Many parishes in the UK ether share a church building with Anglicans or Catholics, and ether there alter table is used or a mobile Alter is used (normally to move the Alter closer to the people if there are a large number of steps involved or a long distance from the Alter to the nave).
One Parish I attended where we have use of a Catholic Church which is more recent in construction so the Alter table is in the middle of space so the rubrics are followed as written. I have also been to two Churches which are ether owned by or the Orthodox have sole use of where for practical reasons a Alter Table is placed closer to the people than the east end as it is more practical for the clergy as the fixed alter is ether a long distance from the nave or the steps would make it difficult for the clergy. Another Parish I attended for a while used an early medieval Church which had a fixed Alter and our priest adapted to the lack of space by using the rubrics which worked in the limited space as it was a very small building. I have found that in my experience it depends on what is more practical for the clergy as to if the alter present in the church is used or a table closer to the people.
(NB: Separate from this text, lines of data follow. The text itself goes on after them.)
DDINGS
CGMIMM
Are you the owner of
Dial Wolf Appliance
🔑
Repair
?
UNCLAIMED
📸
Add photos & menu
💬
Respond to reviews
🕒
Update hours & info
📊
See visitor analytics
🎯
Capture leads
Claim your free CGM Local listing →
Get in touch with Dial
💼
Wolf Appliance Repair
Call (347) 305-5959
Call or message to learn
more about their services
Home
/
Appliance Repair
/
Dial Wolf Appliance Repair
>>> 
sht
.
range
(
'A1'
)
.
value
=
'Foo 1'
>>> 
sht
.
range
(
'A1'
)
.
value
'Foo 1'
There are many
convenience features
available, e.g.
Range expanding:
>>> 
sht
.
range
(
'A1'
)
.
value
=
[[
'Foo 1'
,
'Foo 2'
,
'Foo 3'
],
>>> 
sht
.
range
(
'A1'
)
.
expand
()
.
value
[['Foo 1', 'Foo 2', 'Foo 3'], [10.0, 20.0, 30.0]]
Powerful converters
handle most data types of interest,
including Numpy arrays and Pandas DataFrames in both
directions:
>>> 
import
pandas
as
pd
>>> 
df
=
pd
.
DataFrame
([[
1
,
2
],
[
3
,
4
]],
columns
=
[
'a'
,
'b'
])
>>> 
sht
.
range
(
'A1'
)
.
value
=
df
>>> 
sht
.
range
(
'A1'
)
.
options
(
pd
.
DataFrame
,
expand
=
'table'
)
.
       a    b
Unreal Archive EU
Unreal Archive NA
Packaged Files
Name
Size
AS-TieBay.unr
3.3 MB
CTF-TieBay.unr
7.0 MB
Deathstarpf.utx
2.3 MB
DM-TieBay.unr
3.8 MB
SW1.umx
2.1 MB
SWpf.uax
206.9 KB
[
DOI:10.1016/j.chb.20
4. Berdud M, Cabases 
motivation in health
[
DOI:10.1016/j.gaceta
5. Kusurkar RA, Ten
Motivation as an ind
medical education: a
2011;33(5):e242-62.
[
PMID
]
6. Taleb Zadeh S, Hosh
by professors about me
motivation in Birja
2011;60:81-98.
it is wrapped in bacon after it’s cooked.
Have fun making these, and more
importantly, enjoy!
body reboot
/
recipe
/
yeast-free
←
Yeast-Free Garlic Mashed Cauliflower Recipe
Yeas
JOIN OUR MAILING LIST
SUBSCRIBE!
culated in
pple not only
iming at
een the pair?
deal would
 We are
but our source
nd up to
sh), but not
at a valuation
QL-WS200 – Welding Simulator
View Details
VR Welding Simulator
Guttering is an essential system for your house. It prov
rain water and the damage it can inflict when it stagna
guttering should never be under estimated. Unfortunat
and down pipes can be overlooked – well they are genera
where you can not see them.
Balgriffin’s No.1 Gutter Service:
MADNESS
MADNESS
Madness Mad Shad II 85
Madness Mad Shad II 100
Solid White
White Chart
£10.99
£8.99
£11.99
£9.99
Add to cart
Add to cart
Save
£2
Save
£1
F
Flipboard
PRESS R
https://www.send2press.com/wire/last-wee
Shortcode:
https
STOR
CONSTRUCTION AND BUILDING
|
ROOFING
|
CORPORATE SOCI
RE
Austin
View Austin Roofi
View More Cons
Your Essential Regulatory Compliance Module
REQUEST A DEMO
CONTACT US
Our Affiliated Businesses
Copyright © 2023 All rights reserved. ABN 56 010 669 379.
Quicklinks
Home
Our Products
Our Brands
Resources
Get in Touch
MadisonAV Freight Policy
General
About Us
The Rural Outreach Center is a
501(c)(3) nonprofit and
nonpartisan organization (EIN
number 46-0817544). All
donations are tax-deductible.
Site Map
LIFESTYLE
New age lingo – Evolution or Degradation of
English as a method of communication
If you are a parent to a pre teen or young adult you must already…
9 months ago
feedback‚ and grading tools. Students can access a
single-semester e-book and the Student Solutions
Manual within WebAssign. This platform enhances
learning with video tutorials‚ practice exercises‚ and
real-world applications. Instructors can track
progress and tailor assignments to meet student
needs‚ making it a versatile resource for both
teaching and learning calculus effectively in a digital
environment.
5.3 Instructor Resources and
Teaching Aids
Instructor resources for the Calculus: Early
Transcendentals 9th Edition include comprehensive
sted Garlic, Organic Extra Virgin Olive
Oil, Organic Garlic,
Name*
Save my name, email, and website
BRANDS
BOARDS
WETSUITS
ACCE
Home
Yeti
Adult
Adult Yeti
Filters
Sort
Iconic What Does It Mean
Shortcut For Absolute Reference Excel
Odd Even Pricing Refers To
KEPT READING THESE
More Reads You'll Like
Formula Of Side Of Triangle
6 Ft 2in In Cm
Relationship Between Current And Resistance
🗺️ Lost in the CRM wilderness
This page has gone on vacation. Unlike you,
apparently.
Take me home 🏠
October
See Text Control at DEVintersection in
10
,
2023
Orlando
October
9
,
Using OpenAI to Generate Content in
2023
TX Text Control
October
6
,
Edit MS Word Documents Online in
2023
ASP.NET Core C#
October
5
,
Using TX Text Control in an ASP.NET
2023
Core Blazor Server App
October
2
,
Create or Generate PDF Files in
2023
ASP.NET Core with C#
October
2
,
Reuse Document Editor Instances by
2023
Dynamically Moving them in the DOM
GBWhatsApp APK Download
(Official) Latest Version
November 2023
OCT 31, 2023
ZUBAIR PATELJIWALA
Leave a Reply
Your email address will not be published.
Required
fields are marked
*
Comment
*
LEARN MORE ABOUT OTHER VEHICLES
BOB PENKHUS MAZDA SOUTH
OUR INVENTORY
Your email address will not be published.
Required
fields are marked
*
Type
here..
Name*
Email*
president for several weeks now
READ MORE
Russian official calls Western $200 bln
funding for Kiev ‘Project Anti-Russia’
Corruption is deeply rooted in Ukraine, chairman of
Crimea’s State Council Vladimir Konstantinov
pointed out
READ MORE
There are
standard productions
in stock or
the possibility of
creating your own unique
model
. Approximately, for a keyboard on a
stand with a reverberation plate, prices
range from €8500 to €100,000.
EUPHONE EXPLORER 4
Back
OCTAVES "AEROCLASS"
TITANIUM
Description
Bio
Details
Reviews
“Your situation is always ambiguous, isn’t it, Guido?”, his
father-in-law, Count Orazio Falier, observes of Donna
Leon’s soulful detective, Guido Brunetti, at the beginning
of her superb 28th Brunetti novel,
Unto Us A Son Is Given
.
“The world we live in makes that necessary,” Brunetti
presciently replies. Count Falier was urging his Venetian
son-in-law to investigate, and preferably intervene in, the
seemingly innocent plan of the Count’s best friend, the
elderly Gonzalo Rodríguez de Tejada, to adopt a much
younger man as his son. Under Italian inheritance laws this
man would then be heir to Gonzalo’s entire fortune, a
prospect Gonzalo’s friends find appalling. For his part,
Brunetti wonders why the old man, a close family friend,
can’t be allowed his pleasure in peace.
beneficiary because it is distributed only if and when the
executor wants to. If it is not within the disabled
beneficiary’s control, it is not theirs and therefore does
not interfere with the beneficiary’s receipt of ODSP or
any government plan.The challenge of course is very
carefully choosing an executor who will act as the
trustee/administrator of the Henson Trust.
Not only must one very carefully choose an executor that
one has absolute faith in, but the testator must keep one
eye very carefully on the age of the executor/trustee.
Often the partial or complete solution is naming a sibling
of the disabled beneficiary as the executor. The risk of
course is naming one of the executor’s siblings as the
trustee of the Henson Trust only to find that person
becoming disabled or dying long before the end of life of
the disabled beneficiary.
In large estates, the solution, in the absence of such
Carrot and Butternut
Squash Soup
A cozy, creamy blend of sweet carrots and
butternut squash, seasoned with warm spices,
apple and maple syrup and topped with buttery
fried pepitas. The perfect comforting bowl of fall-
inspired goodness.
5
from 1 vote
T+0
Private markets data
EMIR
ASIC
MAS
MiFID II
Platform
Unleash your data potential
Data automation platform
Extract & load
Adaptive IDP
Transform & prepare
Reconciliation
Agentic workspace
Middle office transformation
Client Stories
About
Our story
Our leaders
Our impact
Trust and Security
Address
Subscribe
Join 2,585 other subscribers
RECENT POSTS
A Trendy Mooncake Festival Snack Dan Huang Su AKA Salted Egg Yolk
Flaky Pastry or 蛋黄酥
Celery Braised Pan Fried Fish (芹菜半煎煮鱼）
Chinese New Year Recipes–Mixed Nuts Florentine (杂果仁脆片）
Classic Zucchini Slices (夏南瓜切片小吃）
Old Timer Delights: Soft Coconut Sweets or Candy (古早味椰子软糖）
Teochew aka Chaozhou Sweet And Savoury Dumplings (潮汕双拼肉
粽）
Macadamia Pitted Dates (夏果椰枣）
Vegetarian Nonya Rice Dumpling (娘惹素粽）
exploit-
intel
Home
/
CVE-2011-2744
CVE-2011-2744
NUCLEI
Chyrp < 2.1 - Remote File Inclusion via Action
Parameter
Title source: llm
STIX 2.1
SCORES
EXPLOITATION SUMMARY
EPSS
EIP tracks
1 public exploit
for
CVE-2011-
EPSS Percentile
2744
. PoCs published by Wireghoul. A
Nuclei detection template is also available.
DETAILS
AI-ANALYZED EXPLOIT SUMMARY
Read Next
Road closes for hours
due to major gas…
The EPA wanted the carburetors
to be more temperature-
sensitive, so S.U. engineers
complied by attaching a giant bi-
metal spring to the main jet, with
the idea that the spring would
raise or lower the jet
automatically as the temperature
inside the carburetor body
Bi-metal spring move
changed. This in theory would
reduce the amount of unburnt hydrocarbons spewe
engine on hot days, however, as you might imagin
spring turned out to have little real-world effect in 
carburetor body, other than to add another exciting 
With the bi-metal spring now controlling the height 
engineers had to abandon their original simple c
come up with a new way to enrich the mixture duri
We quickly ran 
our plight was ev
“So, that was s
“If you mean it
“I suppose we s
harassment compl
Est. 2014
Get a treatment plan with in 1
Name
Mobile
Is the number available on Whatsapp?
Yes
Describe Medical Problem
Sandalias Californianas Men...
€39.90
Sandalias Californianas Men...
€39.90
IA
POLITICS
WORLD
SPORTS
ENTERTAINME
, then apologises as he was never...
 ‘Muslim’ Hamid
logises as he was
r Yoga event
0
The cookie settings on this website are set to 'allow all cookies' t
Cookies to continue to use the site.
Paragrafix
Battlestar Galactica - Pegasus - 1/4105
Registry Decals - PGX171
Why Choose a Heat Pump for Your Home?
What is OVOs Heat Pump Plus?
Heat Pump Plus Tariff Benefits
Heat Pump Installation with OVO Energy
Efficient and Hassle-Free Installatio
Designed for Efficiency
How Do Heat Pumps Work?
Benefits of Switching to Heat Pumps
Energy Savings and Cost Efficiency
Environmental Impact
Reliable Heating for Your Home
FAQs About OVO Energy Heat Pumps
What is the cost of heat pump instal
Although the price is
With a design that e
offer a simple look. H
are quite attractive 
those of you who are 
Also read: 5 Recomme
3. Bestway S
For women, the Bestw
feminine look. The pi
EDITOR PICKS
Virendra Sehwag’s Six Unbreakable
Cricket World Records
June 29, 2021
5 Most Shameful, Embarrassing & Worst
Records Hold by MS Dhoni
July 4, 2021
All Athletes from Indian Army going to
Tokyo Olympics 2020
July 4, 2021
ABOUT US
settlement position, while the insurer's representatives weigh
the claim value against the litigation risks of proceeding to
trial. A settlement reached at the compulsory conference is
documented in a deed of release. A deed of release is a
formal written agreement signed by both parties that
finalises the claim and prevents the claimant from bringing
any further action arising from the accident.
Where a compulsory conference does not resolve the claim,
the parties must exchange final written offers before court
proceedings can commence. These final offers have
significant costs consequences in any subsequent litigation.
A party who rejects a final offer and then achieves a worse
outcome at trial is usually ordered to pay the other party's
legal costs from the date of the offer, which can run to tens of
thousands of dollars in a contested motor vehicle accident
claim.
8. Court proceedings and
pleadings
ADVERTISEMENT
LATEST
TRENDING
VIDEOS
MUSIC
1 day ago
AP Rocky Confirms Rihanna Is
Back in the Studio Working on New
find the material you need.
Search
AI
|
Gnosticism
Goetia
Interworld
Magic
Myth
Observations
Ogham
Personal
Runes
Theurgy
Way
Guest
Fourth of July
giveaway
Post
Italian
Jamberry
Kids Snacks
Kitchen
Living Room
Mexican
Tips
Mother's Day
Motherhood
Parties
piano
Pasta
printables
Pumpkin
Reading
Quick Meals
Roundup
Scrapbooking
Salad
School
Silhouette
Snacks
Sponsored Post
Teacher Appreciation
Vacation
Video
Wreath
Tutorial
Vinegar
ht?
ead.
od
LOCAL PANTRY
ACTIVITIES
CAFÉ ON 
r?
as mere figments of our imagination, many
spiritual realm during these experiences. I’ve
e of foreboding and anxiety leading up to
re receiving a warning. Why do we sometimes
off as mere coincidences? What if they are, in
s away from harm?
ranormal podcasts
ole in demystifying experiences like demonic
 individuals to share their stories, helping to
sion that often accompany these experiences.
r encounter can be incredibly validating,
I would note that few Churches in the UK have fixed Alters now and if they are they tend to be away form the east wall as the common practice for most non-Orthodox is to celibate facing the people. The churches which have a fixed alter at the east wall were mostly built by the Oxford Movement or are lager churches or cathedrals which often have a parish alter which is a movable table (although the table is normally covered so unless you know it can look like a fixed altar). Most of the fixed Alters were destroyed during the reformation and replaced by tables due to the theology of the reformers, although some churches retained their stone alters (these mostly being the cathedrals and some of the large churches often ones in privet hands not the state church, or small remote chapels which were forgotten).